Directions
Below is a block of entries; repeat exactly the lines starting at the line that contains "ISDA has observed" and ending at the line that contains "SIMM is well", both included.

Working data below:

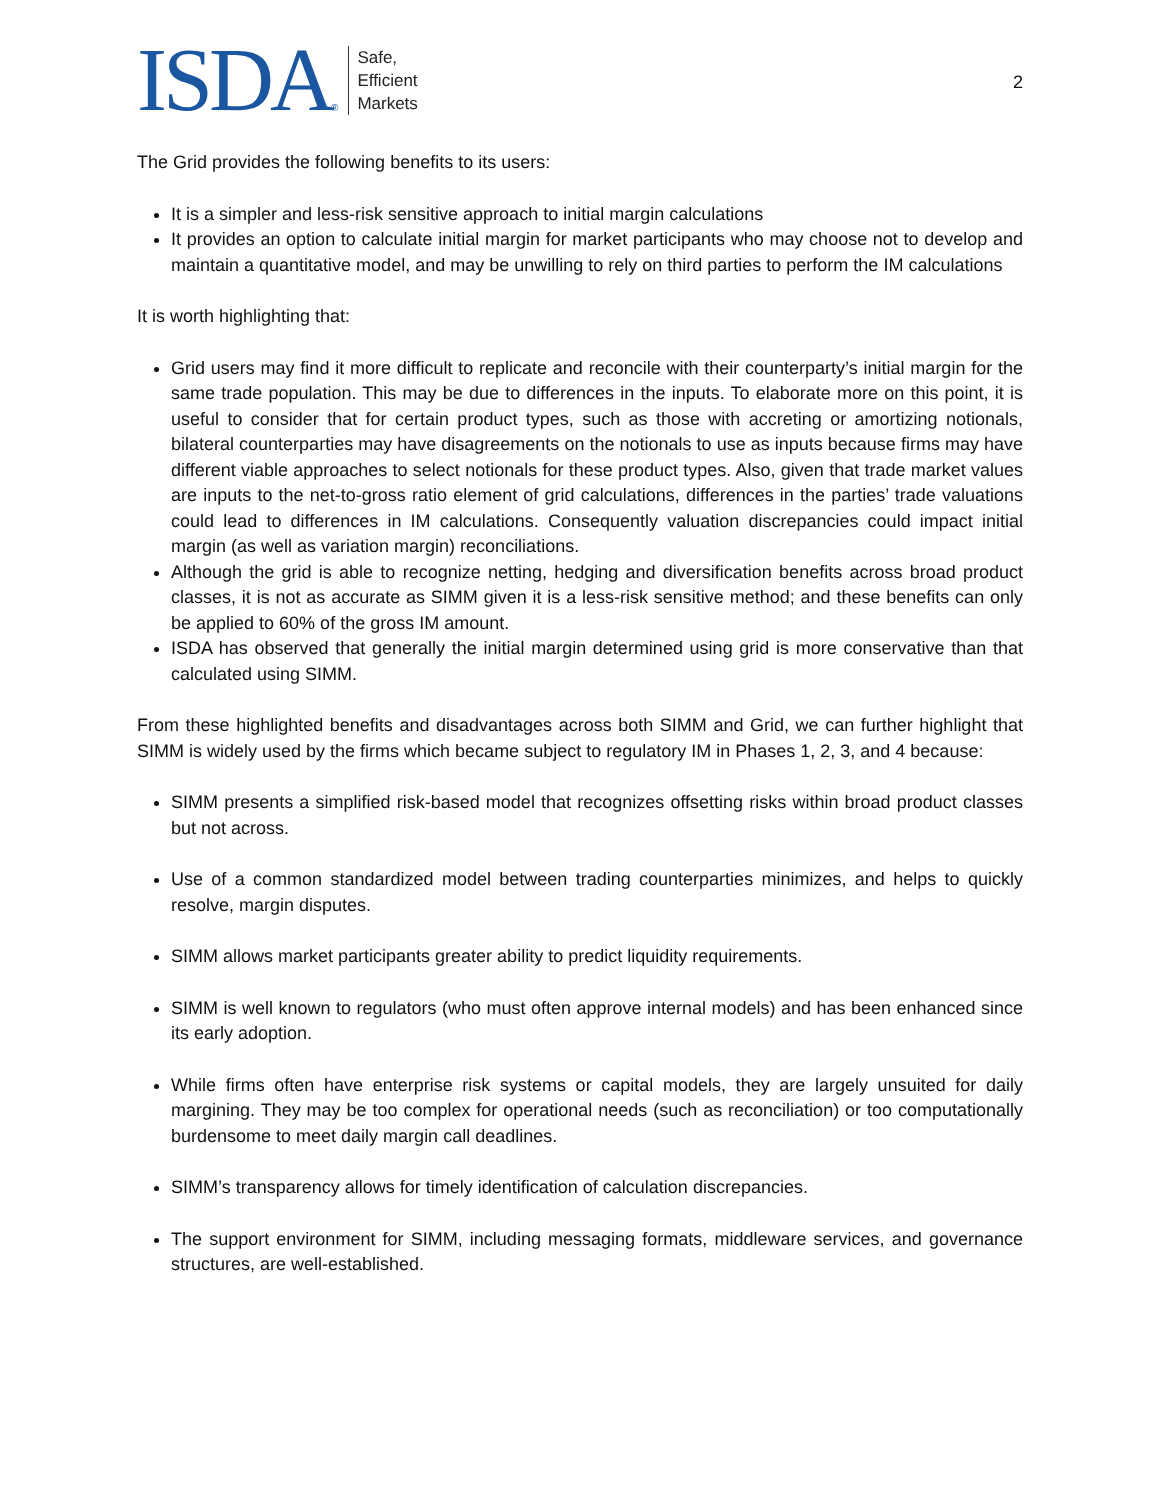ISDA ®
Safe,
Efficient
Markets
2
The Grid provides the following benefits to its users:
It is a simpler and less-risk sensitive approach to initial margin calculations
It provides an option to calculate initial margin for market participants who may choose not to develop and maintain a quantitative model, and may be unwilling to rely on third parties to perform the IM calculations
It is worth highlighting that:
Grid users may find it more difficult to replicate and reconcile with their counterparty’s initial margin for the same trade population. This may be due to differences in the inputs. To elaborate more on this point, it is useful to consider that for certain product types, such as those with accreting or amortizing notionals, bilateral counterparties may have disagreements on the notionals to use as inputs because firms may have different viable approaches to select notionals for these product types. Also, given that trade market values are inputs to the net-to-gross ratio element of grid calculations, differences in the parties’ trade valuations could lead to differences in IM calculations. Consequently valuation discrepancies could impact initial margin (as well as variation margin) reconciliations.
Although the grid is able to recognize netting, hedging and diversification benefits across broad product classes, it is not as accurate as SIMM given it is a less-risk sensitive method; and these benefits can only be applied to 60% of the gross IM amount.
ISDA has observed that generally the initial margin determined using grid is more conservative than that calculated using SIMM.
From these highlighted benefits and disadvantages across both SIMM and Grid, we can further highlight that SIMM is widely used by the firms which became subject to regulatory IM in Phases 1, 2, 3, and 4 because:
SIMM presents a simplified risk-based model that recognizes offsetting risks within broad product classes but not across.
Use of a common standardized model between trading counterparties minimizes, and helps to quickly resolve, margin disputes.
SIMM allows market participants greater ability to predict liquidity requirements.
SIMM is well known to regulators (who must often approve internal models) and has been enhanced since its early adoption.
While firms often have enterprise risk systems or capital models, they are largely unsuited for daily margining. They may be too complex for operational needs (such as reconciliation) or too computationally burdensome to meet daily margin call deadlines.
SIMM’s transparency allows for timely identification of calculation discrepancies.
The support environment for SIMM, including messaging formats, middleware services, and governance structures, are well-established.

End of Working data.

Result of the task
ISDA has observed that generally the initial margin determined using grid is more conservative than that calculated using SIMM.
From these highlighted benefits and disadvantages across both SIMM and Grid, we can further highlight that SIMM is widely used by the firms which became subject to regulatory IM in Phases 1, 2, 3, and 4 because:
SIMM presents a simplified risk-based model that recognizes offsetting risks within broad product classes but not across.
Use of a common standardized model between trading counterparties minimizes, and helps to quickly resolve, margin disputes.
SIMM allows market participants greater ability to predict liquidity requirements.
SIMM is well known to regulators (who must often approve internal models) and has been enhanced since its early adoption.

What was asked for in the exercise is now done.